Robert Thomason / The Times-News via AP
Reported death rates from Alzheimer's disease in the U.S. rose 55% between 1999 and 2014, according to data released by the CDC today. The large increase is mainly due to the population living longer and an increased vigilance in catching the signs earlier and reporting the disease.
Why?
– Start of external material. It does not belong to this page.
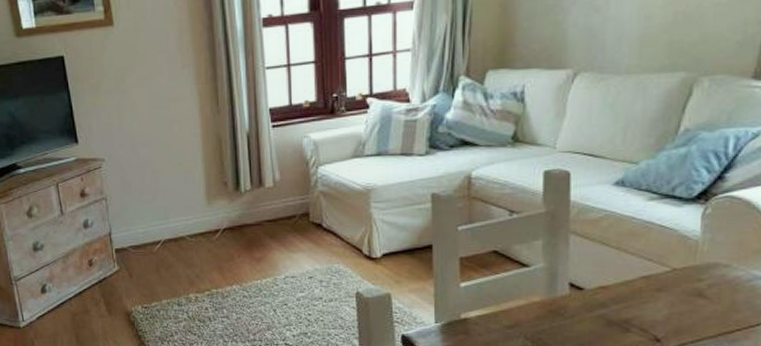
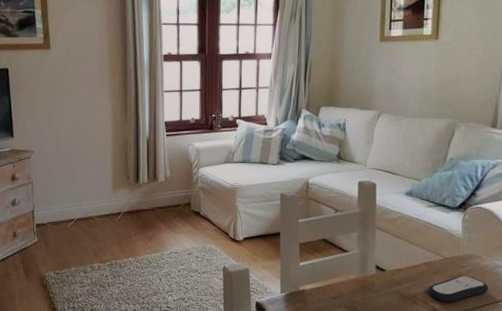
remote control: none [647,291,740,328] -> present [428,275,489,302]

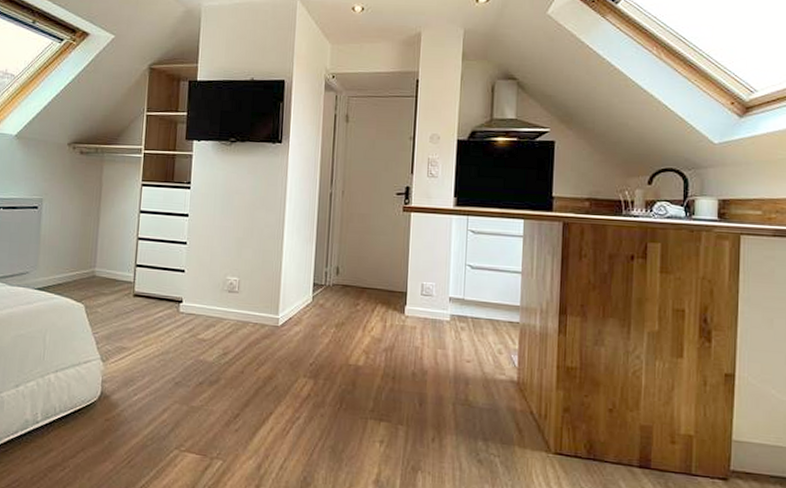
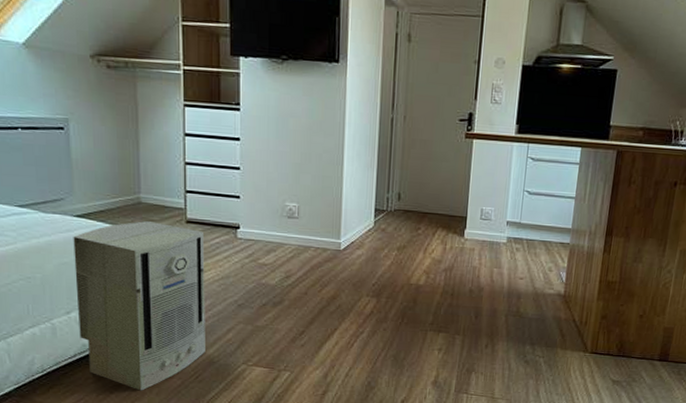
air purifier: none [24,294,149,475] -> present [73,221,205,391]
Possible explanations for the findings, the researchers said, could include increasing diagnoses of Alzheimer's disease at earlier stages, higher reporting of the disease as the cause of death, and a lower mortality rate from other diagnoses such as heart disease.
What's expected: The prevalence of Alzheimer's is projected to quadruple by 2050, mainly due to the increasing number of older adults.
- The death rate increased 55% — from 16.5 per 100,000 people in 1999 to 25.4 per 100,000 in 2014 (after accounting for age).
- The sharpest increases were seen in those 85 and older, where mortality rates rose more than 60%.
- Most deaths still occur in a nursing home or long-term care facility, but at lower rates in 2014 (54%) than in 1999 (68%).
- The number of deaths at home also increased, from 14% to 25%, suggesting there is an increased need for supportive programs for caregivers.
- It is estimated that total health and long-term care costs for persons with Alzheimer's and other dementias in the U.S. will total $259 billion in 2017. More than two thirds of the cost is expected to be covered by public sources such as Medicare and Medicaid.